> **INSTRUCTIONS TO FOLLOW**
Each line below that holds the word "standard" counts once; state the total number of such lines and nothing else.

(Collection entries)
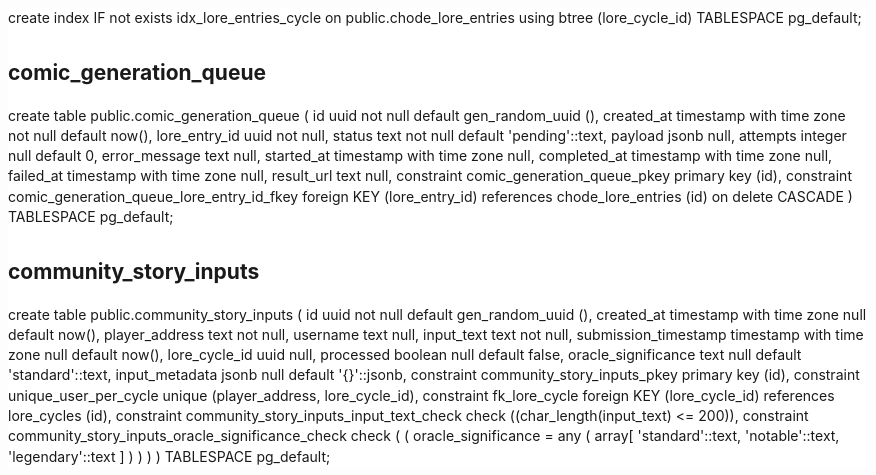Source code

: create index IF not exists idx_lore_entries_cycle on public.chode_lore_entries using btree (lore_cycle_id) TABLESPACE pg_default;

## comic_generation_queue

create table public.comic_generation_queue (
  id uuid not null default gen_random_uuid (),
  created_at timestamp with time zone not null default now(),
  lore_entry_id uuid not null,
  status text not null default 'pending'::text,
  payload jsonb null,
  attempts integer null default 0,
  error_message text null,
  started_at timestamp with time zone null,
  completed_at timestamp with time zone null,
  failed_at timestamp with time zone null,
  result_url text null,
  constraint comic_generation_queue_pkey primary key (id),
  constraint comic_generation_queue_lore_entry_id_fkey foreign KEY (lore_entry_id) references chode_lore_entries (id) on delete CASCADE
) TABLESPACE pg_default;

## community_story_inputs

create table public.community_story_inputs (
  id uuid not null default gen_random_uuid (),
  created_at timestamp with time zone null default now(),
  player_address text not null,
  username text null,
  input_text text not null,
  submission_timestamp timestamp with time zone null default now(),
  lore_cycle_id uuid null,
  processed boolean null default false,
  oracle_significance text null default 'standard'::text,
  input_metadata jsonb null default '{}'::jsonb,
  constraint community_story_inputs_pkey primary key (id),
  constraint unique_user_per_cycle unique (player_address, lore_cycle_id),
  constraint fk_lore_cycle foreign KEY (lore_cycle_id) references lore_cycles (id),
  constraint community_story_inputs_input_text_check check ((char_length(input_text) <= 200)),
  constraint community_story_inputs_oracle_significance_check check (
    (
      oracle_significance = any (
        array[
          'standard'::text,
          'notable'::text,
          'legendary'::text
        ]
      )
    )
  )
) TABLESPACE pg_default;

---

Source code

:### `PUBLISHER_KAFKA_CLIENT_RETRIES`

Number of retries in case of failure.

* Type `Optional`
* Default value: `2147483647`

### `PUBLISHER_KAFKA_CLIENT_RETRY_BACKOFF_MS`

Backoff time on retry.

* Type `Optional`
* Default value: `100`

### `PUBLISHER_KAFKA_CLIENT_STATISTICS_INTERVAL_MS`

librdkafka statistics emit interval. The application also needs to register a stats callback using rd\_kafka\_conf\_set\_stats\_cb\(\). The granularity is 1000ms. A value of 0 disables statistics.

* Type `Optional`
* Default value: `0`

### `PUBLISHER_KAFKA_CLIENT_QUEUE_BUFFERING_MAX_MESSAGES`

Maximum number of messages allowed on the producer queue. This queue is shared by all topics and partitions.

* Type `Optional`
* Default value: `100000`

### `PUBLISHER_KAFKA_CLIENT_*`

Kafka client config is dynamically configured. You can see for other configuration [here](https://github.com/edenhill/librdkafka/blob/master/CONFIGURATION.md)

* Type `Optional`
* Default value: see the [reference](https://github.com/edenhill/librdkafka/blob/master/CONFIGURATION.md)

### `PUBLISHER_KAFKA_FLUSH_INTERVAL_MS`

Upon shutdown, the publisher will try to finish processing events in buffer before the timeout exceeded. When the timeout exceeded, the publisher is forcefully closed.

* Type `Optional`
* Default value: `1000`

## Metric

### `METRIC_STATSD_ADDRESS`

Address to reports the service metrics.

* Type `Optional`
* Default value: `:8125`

--

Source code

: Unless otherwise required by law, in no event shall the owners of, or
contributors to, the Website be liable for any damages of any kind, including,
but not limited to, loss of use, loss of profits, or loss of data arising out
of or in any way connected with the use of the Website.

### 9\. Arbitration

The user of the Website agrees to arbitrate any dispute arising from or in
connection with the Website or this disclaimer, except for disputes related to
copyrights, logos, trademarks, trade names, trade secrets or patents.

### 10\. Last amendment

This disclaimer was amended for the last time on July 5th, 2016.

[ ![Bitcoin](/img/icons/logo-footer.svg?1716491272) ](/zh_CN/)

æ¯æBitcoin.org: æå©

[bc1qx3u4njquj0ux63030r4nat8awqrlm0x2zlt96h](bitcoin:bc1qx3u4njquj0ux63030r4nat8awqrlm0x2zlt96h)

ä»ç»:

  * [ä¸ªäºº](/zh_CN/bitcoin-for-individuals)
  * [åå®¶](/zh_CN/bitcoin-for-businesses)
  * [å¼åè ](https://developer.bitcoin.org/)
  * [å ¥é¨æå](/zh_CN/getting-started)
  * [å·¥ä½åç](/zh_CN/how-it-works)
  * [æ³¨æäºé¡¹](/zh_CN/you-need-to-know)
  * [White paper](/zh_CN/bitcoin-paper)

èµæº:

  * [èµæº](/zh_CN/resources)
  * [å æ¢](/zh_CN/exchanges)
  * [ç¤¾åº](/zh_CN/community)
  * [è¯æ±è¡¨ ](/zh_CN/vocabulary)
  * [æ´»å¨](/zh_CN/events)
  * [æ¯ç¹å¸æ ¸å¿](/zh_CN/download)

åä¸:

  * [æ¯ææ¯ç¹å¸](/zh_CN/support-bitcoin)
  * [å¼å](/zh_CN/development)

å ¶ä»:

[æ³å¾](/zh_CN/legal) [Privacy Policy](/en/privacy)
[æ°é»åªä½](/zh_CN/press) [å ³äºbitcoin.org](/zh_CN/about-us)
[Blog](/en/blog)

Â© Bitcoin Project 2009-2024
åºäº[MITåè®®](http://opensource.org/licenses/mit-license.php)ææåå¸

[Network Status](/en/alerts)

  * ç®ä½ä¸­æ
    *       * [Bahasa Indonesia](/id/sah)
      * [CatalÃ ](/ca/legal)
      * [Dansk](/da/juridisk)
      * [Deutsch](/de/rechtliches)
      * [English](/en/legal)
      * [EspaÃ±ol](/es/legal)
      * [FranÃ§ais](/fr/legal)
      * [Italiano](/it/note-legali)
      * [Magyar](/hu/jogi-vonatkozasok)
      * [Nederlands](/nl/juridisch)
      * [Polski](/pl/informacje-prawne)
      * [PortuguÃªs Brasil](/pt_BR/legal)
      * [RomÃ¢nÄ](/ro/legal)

> **ANSWER TO THE EXERCISE**
2